At a recent tasting, the 2000 was the standout vintage: just at that tipping point when primary fruits have gone and there are slight signs of development. For me, it is perfection now, partly because it adds intimations of the left bank, with that faintly savory quality, to counterpoise the richness of Pomerol. It’s the perfect moment to see the true character of the wine. The 1990 was an illustration of why I have reservations about hot vintages and rich styles: just a bit too overt for my palate, more of a rustic impression, blurring the palate, compared to the laser-focus of 2000. The 1985 was a bit of a disappointment, with the fruits drying out, leaving a somewhat herbaceous impression with medicinal notes that recalled old Bordeaux. But on a rough count, opinion seemed more or less equally split as to which vintage was preferred, so something for everyone here.

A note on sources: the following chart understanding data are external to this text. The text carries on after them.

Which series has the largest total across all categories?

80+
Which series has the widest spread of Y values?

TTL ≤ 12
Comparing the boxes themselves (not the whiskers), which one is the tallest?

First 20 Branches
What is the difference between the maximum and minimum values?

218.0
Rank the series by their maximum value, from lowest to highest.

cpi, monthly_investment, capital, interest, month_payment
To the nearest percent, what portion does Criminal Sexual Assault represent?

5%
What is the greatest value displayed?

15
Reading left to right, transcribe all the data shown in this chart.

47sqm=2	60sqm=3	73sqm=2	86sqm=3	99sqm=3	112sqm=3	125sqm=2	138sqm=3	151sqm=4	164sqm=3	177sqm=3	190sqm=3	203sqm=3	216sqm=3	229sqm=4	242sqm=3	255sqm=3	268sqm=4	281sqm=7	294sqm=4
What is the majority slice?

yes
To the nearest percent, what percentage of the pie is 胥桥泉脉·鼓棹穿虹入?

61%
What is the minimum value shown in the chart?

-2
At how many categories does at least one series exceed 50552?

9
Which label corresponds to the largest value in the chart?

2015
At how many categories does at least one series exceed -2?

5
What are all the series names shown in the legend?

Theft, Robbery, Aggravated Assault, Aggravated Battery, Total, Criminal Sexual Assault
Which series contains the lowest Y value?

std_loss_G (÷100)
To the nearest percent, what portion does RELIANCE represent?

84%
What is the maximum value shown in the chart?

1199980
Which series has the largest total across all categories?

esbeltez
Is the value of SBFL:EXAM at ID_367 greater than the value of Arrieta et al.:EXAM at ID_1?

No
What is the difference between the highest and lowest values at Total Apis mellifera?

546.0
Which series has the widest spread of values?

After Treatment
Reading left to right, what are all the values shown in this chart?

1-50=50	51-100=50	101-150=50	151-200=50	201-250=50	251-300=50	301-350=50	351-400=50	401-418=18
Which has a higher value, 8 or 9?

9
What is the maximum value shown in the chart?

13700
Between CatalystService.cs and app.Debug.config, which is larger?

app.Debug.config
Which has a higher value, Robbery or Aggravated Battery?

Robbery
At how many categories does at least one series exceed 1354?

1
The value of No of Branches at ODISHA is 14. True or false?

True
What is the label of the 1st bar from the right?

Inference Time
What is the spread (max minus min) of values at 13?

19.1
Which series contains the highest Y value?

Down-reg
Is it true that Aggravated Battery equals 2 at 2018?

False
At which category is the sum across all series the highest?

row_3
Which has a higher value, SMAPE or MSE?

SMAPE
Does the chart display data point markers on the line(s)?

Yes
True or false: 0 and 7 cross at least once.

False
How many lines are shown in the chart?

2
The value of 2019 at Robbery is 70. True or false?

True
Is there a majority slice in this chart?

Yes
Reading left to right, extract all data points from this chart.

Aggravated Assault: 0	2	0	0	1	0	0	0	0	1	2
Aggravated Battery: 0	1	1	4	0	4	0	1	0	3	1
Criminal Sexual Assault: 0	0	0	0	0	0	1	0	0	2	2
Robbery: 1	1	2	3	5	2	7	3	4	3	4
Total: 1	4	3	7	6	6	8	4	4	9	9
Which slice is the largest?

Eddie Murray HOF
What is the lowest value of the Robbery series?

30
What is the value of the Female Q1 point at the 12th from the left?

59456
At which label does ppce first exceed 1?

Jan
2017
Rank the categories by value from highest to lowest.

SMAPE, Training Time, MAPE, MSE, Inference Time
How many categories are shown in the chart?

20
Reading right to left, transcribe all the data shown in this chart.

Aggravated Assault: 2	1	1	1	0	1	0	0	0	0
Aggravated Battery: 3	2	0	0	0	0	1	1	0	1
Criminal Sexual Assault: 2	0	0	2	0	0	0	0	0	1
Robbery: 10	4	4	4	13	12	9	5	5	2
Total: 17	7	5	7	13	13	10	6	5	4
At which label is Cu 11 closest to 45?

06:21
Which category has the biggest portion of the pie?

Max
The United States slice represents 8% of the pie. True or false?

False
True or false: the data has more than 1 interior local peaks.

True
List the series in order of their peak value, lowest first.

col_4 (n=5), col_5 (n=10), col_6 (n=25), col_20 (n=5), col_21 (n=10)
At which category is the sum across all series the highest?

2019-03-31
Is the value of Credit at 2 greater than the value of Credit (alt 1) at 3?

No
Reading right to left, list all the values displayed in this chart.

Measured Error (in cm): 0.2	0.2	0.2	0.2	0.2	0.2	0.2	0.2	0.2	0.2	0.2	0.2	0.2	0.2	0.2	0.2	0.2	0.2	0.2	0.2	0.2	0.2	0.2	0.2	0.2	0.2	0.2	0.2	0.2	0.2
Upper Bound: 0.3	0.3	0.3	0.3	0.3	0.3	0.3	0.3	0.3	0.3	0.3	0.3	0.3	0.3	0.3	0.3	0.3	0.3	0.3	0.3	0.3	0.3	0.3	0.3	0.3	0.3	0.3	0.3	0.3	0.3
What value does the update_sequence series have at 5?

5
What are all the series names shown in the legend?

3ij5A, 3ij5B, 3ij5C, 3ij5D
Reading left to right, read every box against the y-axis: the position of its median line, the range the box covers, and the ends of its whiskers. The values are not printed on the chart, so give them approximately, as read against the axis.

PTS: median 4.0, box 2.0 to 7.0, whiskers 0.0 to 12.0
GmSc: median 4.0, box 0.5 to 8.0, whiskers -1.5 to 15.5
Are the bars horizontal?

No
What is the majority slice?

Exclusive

Going back to the previous era, or perhaps more accurately to the beginning of the modern era, the 1982 (tasted later a day later) is very much in the lineage of the 2000, but seems if anything even fresher: that sense of Medocian restraint is there, but the fruits are lusher, smooth and silky, with a fainter herbal counterpoise. To be fair, the 1982 is now a little variable: a previous bottle earlier this year seemed a little tired and would not have compared so favorably with the 2000.

Although somehat ullaged, a bottle of 1966 was something else: incredibly youthful, rich, round, and ripe on opening, and then slowly converging in style with the 1982 and 2000 as a faint herbal counterpoise develops in the glass. I’m not sure that it would be easy to identify as the oldest wine in a blind tasting. Once again, there’s some variation between bottles, as the previous bottle, a few years ago, seemed distinctly more claret-like, where this one seems the most Pomerol-ish of all.

La Conseillante was really doing something absolutely right to produce wines like the 1966, 1982, and 2000: so please don’t change it, M. Rolland.